Electrify Chemical Manufacturing: Chemical manufacturing, including the production of oil and gas, can be electrified on an industrial scale. Using electricity to heat manufacturing processes has the potential to be a viable option by 2025. Electrochemical processes can be used to produce commodities and specialty chemicals rather than using fossil fuels as a source for raw materials and heating.7
Conventional oil and gas companies have a long road to decarbonization, yet there are technologies like hydrogen, CCUS, and electrification that presently exist to help in that journey. Companies such as BP are shifting their strategies towards a holistic energy portfolio to capitalize on their capabilities, technologies, and relationships. This means investing in renewables, biofuels, and hydrogen. If this is not the desired direction for a company, other options include capturing carbon and electrifying their processes.

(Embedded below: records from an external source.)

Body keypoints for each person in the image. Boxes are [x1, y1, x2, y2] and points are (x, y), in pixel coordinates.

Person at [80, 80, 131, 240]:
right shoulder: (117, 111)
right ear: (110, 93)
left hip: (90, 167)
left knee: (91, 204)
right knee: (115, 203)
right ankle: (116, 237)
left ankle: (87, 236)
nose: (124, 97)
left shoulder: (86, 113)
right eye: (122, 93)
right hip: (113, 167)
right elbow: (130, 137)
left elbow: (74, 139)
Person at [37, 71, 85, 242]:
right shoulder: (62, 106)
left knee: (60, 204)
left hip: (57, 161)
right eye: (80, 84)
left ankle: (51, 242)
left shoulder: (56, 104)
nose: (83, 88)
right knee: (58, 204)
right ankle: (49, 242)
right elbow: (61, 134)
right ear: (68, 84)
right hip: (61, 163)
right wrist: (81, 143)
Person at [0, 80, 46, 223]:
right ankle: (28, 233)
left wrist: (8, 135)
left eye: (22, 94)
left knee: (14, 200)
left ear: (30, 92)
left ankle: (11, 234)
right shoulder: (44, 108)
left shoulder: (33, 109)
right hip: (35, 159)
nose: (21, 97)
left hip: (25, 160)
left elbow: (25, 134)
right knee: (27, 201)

The oil and gas industry has an economic incentive to decarbonize. Markets are trending towards clean technology, and it is in their best interest to invest if they want to remain relevant in energy. Operation optimization is a great first step towards decarbonization and ultimately improves their efficiency and bottom line. If oil and gas companies want to make a dedicated commitment to becoming greener, technologies like hydrogen electrolysis; carbon capture, utilization, and storage; and industry wide electrification are all currently available and could benefit from the resources of conventional energy companies to develop them further. The time is now. Why wait?